──────── Text segment ────────

Detailed below are some of my work-in-progress. Sometimes it’s good to try something new, to take a break from your latest chapter and seek out something fresh to work on.
For the even older wee people out there (8+):
Nine – Jodie is a white witch who must take her families trade in her stride if she is to survive. A story of chance, secrets and battle that need to be won in order for her to discover her true self. I originally called this The Nine Lives of Jodie Brown but Mr Murpurgo of ‘War Horse’ fame beat me to that particular finishing line.
For the older wee people out there (5-7):
The Warlock’s Tail – a story of adventure that takes young Louis Bainbridge far from home. His destiny awaits him as he enters into another realm, ready to fight for his life and the friends he makes along the way.
For the wee people out there:
Rosie & The Red Dress – it’s every girl’s nightmare that you ‘never have anything to wear’, this poem is about Rosie and the need for a new dress to wear to a very exciting party.
Lucy & The Hogmanauts – this is a children’s book I have written about a girl who lives on a farm. One night she is visited by alien pig-astronauts called Hogmanauts. They are lost, so she helps them on their way and unearths a family secret at the same time!

──────── Material for this exercise ────────

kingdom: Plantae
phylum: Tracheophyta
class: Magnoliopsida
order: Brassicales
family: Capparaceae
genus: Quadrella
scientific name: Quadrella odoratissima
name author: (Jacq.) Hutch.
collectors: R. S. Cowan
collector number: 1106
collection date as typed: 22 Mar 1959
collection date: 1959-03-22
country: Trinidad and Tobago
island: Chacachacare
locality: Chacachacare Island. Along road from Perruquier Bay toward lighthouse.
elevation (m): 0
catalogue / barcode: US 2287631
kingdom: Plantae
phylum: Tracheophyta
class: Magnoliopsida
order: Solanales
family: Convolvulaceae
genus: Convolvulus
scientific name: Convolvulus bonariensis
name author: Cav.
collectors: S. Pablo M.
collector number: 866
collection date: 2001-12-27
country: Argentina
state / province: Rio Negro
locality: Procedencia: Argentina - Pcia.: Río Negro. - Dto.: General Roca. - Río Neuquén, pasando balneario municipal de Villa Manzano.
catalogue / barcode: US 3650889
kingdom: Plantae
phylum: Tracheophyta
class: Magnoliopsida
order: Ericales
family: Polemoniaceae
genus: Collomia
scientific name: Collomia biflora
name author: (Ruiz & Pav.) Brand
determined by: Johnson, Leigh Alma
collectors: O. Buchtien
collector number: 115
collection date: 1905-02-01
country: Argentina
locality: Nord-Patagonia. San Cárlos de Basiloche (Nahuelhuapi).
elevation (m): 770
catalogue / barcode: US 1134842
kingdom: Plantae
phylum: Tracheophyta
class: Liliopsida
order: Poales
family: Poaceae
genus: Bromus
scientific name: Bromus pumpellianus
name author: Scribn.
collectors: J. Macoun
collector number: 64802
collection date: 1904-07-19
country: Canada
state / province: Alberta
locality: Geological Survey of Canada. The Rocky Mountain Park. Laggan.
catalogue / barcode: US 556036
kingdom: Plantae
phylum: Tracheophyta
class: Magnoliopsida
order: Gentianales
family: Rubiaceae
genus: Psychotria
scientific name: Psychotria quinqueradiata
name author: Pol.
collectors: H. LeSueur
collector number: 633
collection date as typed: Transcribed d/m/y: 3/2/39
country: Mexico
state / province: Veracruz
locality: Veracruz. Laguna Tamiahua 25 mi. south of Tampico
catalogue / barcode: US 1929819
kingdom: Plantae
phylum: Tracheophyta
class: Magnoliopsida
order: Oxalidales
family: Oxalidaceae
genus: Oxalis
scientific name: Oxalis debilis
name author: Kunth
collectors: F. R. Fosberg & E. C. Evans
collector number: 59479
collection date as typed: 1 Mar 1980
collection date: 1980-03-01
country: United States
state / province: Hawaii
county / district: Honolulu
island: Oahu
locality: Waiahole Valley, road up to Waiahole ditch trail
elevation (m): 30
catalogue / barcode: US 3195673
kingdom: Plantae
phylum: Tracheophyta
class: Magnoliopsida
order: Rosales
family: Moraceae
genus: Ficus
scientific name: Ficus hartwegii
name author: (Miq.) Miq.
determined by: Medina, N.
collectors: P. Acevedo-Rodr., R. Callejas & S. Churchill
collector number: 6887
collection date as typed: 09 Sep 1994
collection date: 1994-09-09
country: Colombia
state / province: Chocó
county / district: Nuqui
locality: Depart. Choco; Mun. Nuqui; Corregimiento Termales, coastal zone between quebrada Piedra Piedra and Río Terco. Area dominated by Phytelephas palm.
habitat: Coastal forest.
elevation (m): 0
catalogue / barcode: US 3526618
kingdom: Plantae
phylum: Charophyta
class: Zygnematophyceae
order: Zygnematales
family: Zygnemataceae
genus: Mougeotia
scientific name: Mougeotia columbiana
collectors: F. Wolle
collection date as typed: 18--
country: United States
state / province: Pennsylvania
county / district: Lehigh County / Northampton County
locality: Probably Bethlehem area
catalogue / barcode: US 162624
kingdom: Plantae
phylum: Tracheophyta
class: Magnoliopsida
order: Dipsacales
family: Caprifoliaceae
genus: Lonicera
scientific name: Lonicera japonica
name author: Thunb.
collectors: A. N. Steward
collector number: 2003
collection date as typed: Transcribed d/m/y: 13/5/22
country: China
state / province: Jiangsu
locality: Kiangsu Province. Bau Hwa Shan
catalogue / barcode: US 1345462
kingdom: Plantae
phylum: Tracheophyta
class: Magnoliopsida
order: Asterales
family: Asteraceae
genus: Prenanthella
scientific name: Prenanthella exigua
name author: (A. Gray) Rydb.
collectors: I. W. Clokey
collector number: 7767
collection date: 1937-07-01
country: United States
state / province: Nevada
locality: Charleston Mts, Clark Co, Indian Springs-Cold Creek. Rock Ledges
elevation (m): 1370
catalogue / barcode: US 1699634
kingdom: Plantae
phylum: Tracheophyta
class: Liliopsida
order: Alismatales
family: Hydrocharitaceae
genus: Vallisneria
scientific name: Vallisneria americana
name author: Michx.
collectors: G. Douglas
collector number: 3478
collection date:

────────

**Given instruction 1**
Retype the part of the work-in-progress page that begins with the words "For the even" and ends after the words "very exciting party.".
**Given instruction 2**
In the records, repeat every line word for word, starting at the line that contains "locality: Procedencia: Argentina" and ending after the line that contains "elevation (m): 30". Include both of those lines.

**Written answer 1**
For the even older wee people out there (8+):
Nine – Jodie is a white witch who must take her families trade in her stride if she is to survive. A story of chance, secrets and battle that need to be won in order for her to discover her true self. I originally called this The Nine Lives of Jodie Brown but Mr Murpurgo of ‘War Horse’ fame beat me to that particular finishing line.
For the older wee people out there (5-7):
The Warlock’s Tail – a story of adventure that takes young Louis Bainbridge far from home. His destiny awaits him as he enters into another realm, ready to fight for his life and the friends he makes along the way.
For the wee people out there:
Rosie & The Red Dress – it’s every girl’s nightmare that you ‘never have anything to wear’, this poem is about Rosie and the need for a new dress to wear to a very exciting party.

**Written answer 2**
locality: Procedencia: Argentina - Pcia.: Río Negro. - Dto.: General Roca. - Río Neuquén, pasando balneario municipal de Villa Manzano.
catalogue / barcode: US 3650889
kingdom: Plantae
phylum: Tracheophyta
class: Magnoliopsida
order: Ericales
family: Polemoniaceae
genus: Collomia
scientific name: Collomia biflora
name author: (Ruiz & Pav.) Brand
determined by: Johnson, Leigh Alma
collectors: O. Buchtien
collector number: 115
collection date: 1905-02-01
country: Argentina
locality: Nord-Patagonia. San Cárlos de Basiloche (Nahuelhuapi).
elevation (m): 770
catalogue / barcode: US 1134842
kingdom: Plantae
phylum: Tracheophyta
class: Liliopsida
order: Poales
family: Poaceae
genus: Bromus
scientific name: Bromus pumpellianus
name author: Scribn.
collectors: J. Macoun
collector number: 64802
collection date: 1904-07-19
country: Canada
state / province: Alberta
locality: Geological Survey of Canada. The Rocky Mountain Park. Laggan.
catalogue / barcode: US 556036
kingdom: Plantae
phylum: Tracheophyta
class: Magnoliopsida
order: Gentianales
family: Rubiaceae
genus: Psychotria
scientific name: Psychotria quinqueradiata
name author: Pol.
collectors: H. LeSueur
collector number: 633
collection date as typed: Transcribed d/m/y: 3/2/39
country: Mexico
state / province: Veracruz
locality: Veracruz. Laguna Tamiahua 25 mi. south of Tampico
catalogue / barcode: US 1929819
kingdom: Plantae
phylum: Tracheophyta
class: Magnoliopsida
order: Oxalidales
family: Oxalidaceae
genus: Oxalis
scientific name: Oxalis debilis
name author: Kunth
collectors: F. R. Fosberg & E. C. Evans
collector number: 59479
collection date as typed: 1 Mar 1980
collection date: 1980-03-01
country: United States
state / province: Hawaii
county / district: Honolulu
island: Oahu
locality: Waiahole Valley, road up to Waiahole ditch trail
elevation (m): 30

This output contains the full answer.